Exercise details
Please lay out every line of the data below as a JSON list of strings, one string per line, and leave out any blank lines.

Data for analysis
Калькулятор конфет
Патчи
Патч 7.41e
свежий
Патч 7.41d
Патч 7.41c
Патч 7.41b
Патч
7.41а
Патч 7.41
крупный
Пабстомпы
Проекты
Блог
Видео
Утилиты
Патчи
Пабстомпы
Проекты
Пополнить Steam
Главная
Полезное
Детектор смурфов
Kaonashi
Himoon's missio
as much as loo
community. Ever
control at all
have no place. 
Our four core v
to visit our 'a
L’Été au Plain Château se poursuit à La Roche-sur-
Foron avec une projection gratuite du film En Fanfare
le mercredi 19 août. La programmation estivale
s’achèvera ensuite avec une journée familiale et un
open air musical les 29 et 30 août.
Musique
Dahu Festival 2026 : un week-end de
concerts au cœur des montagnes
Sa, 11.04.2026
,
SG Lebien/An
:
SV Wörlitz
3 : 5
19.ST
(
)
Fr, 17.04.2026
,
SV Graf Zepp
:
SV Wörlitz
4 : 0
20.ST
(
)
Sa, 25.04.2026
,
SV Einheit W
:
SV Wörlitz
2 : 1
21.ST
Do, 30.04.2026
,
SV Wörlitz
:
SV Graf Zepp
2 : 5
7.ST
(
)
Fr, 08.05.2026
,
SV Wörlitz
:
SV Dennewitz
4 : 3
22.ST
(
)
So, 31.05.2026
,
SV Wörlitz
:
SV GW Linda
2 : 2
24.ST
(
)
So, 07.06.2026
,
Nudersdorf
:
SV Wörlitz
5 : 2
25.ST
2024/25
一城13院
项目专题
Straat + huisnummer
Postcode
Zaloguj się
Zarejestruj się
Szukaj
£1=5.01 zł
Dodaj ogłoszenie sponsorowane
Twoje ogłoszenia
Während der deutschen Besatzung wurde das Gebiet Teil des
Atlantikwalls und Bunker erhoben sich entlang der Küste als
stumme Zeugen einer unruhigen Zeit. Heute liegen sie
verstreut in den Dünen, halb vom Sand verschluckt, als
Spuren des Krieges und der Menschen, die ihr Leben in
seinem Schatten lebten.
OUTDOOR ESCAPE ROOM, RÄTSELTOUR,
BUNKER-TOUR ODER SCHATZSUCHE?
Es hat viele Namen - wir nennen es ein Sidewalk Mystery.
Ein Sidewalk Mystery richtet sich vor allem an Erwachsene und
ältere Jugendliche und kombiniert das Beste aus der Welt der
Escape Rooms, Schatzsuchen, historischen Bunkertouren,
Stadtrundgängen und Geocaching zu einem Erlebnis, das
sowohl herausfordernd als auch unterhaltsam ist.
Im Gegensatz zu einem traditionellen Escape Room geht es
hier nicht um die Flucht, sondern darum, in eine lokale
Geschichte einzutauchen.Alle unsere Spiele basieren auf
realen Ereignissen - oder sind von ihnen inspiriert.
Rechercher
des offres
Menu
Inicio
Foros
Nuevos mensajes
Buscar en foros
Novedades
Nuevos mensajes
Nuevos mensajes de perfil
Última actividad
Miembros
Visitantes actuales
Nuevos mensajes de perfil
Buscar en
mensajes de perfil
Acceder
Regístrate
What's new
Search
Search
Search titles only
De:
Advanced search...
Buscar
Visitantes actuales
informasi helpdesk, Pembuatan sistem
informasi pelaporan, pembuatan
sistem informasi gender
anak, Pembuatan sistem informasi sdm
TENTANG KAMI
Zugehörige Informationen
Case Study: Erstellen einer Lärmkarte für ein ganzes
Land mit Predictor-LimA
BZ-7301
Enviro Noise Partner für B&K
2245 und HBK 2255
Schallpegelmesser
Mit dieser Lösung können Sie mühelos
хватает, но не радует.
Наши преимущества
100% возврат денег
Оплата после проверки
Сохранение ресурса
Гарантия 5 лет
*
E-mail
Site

Task solution
[
  "Калькулятор конфет",
  "Патчи",
  "Патч 7.41e",
  "свежий",
  "Патч 7.41d",
  "Патч 7.41c",
  "Патч 7.41b",
  "Патч",
  "7.41а",
  "Патч 7.41",
  "крупный",
  "Пабстомпы",
  "Проекты",
  "Блог",
  "Видео",
  "Утилиты",
  "Патчи",
  "Пабстомпы",
  "Проекты",
  "Пополнить Steam",
  "Главная",
  "Полезное",
  "Детектор смурфов",
  "Kaonashi",
  "Himoon's missio",
  "as much as loo",
  "community. Ever",
  "control at all",
  "have no place. ",
  "Our four core v",
  "to visit our 'a",
  "L’Été au Plain Château se poursuit à La Roche-sur-",
  "Foron avec une projection gratuite du film En Fanfare",
  "le mercredi 19 août. La programmation estivale",
  "s’achèvera ensuite avec une journée familiale et un",
  "open air musical les 29 et 30 août.",
  "Musique",
  "Dahu Festival 2026 : un week-end de",
  "concerts au cœur des montagnes",
  "Sa, 11.04.2026",
  ",",
  "SG Lebien/An",
  ":",
  "SV Wörlitz",
  "3 : 5",
  "19.ST",
  "(",
  ")",
  "Fr, 17.04.2026",
  ",",
  "SV Graf Zepp",
  ":",
  "SV Wörlitz",
  "4 : 0",
  "20.ST",
  "(",
  ")",
  "Sa, 25.04.2026",
  ",",
  "SV Einheit W",
  ":",
  "SV Wörlitz",
  "2 : 1",
  "21.ST",
  "Do, 30.04.2026",
  ",",
  "SV Wörlitz",
  ":",
  "SV Graf Zepp",
  "2 : 5",
  "7.ST",
  "(",
  ")",
  "Fr, 08.05.2026",
  ",",
  "SV Wörlitz",
  ":",
  "SV Dennewitz",
  "4 : 3",
  "22.ST",
  "(",
  ")",
  "So, 31.05.2026",
  ",",
  "SV Wörlitz",
  ":",
  "SV GW Linda",
  "2 : 2",
  "24.ST",
  "(",
  ")",
  "So, 07.06.2026",
  ",",
  "Nudersdorf",
  ":",
  "SV Wörlitz",
  "5 : 2",
  "25.ST",
  "2024/25",
  "一城13院",
  "项目专题",
  "Straat + huisnummer",
  "Postcode",
  "Zaloguj się",
  "Zarejestruj się",
  "Szukaj",
  "£1=5.01 zł",
  "Dodaj ogłoszenie sponsorowane",
  "Twoje ogłoszenia",
  "Während der deutschen Besatzung wurde das Gebiet Teil des",
  "Atlantikwalls und Bunker erhoben sich entlang der Küste als",
  "stumme Zeugen einer unruhigen Zeit. Heute liegen sie",
  "verstreut in den Dünen, halb vom Sand verschluckt, als",
  "Spuren des Krieges und der Menschen, die ihr Leben in",
  "seinem Schatten lebten.",
  "OUTDOOR ESCAPE ROOM, RÄTSELTOUR,",
  "BUNKER-TOUR ODER SCHATZSUCHE?",
  "Es hat viele Namen - wir nennen es ein Sidewalk Mystery.",
  "Ein Sidewalk Mystery richtet sich vor allem an Erwachsene und",
  "ältere Jugendliche und kombiniert das Beste aus der Welt der",
  "Escape Rooms, Schatzsuchen, historischen Bunkertouren,",
  "Stadtrundgängen und Geocaching zu einem Erlebnis, das",
  "sowohl herausfordernd als auch unterhaltsam ist.",
  "Im Gegensatz zu einem traditionellen Escape Room geht es",
  "hier nicht um die Flucht, sondern darum, in eine lokale",
  "Geschichte einzutauchen.Alle unsere Spiele basieren auf",
  "realen Ereignissen - oder sind von ihnen inspiriert.",
  "Rechercher",
  "des offres",
  "Menu",
  "Inicio",
  "Foros",
  "Nuevos mensajes",
  "Buscar en foros",
  "Novedades",
  "Nuevos mensajes",
  "Nuevos mensajes de perfil",
  "Última actividad",
  "Miembros",
  "Visitantes actuales",
  "Nuevos mensajes de perfil",
  "Buscar en",
  "mensajes de perfil",
  "Acceder",
  "Regístrate",
  "What's new",
  "Search",
  "Search",
  "Search titles only",
  "De:",
  "Advanced search...",
  "Buscar",
  "Visitantes actuales",
  "informasi helpdesk, Pembuatan sistem",
  "informasi pelaporan, pembuatan",
  "sistem informasi gender",
  "anak, Pembuatan sistem informasi sdm",
  "TENTANG KAMI",
  "Zugehörige Informationen",
  "Case Study: Erstellen einer Lärmkarte für ein ganzes",
  "Land mit Predictor-LimA",
  "BZ-7301",
  "Enviro Noise Partner für B&K",
  "2245 und HBK 2255",
  "Schallpegelmesser",
  "Mit dieser Lösung können Sie mühelos",
  "хватает, но не радует.",
  "Наши преимущества",
  "100% возврат денег",
  "Оплата после проверки",
  "Сохранение ресурса",
  "Гарантия 5 лет",
  "*",
  "E-mail",
  "Site"
]